» Task requirements: The word "altera" marks the lines to keep; find each one in the data and copy it.

::: Extracted material

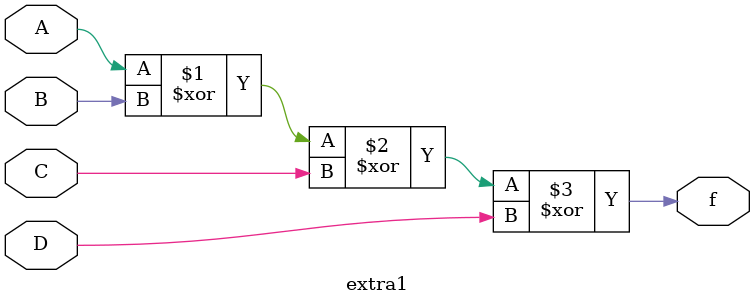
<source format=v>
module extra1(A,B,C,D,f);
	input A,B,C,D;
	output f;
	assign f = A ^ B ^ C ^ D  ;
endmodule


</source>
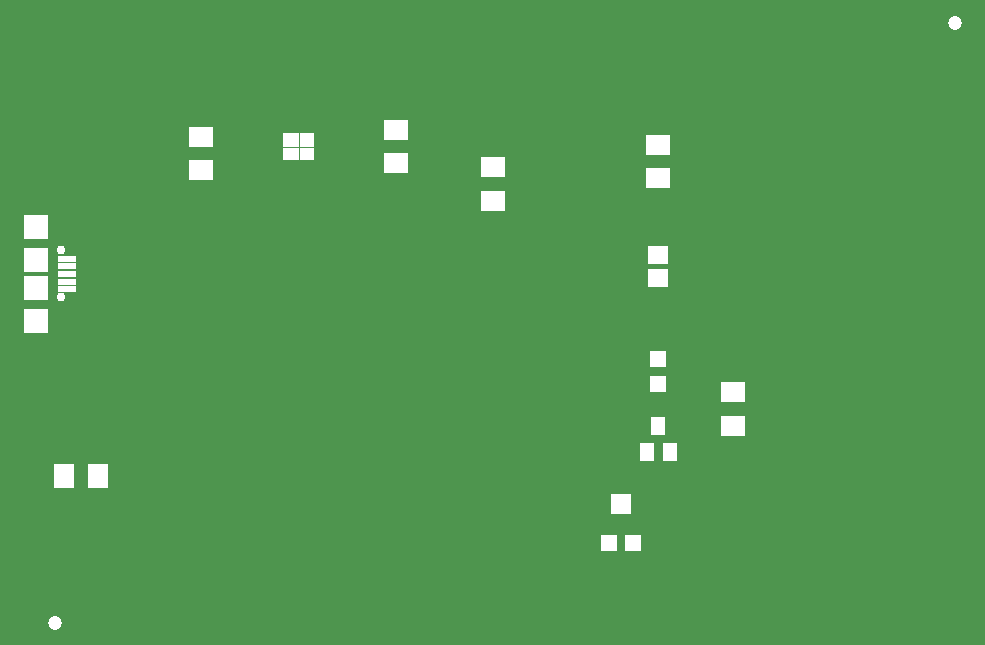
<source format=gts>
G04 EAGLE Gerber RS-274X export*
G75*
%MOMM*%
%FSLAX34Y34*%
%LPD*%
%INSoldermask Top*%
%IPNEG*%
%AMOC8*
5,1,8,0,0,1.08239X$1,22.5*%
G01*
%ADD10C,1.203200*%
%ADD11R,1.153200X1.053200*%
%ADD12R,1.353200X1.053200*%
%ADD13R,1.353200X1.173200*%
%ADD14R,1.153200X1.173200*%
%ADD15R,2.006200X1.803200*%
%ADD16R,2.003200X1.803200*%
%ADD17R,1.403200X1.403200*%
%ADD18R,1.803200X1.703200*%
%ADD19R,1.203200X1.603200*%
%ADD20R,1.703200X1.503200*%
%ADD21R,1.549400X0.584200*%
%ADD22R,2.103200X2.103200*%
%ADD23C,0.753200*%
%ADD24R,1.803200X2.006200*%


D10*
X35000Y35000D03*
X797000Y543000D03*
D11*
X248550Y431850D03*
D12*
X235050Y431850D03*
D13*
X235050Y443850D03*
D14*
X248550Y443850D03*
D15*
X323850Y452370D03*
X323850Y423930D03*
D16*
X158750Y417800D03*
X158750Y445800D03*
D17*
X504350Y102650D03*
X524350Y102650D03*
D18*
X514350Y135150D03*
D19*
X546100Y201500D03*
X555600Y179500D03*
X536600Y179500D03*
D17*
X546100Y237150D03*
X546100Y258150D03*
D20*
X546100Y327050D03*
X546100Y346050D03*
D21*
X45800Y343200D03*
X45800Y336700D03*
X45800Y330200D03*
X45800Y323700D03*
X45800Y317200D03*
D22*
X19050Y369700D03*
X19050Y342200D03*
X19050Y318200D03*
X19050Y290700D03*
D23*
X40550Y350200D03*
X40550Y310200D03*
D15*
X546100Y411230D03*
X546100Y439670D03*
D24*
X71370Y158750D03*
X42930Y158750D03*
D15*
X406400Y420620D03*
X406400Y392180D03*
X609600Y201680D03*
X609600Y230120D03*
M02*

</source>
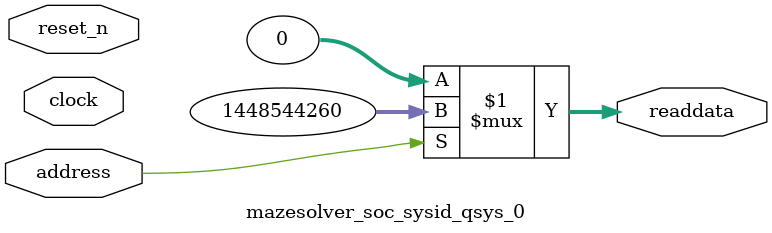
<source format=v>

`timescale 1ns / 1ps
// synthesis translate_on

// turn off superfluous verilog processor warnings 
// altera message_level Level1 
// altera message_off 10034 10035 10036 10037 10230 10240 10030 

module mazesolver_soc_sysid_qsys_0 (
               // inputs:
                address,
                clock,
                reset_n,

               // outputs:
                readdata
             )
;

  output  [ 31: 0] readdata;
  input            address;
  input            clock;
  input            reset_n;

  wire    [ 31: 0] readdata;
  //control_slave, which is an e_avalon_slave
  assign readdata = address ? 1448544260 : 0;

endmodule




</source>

::::::

» Answer area:
// altera message_level Level1 
// altera message_off 10034 10035 10036 10037 10230 10240 10030 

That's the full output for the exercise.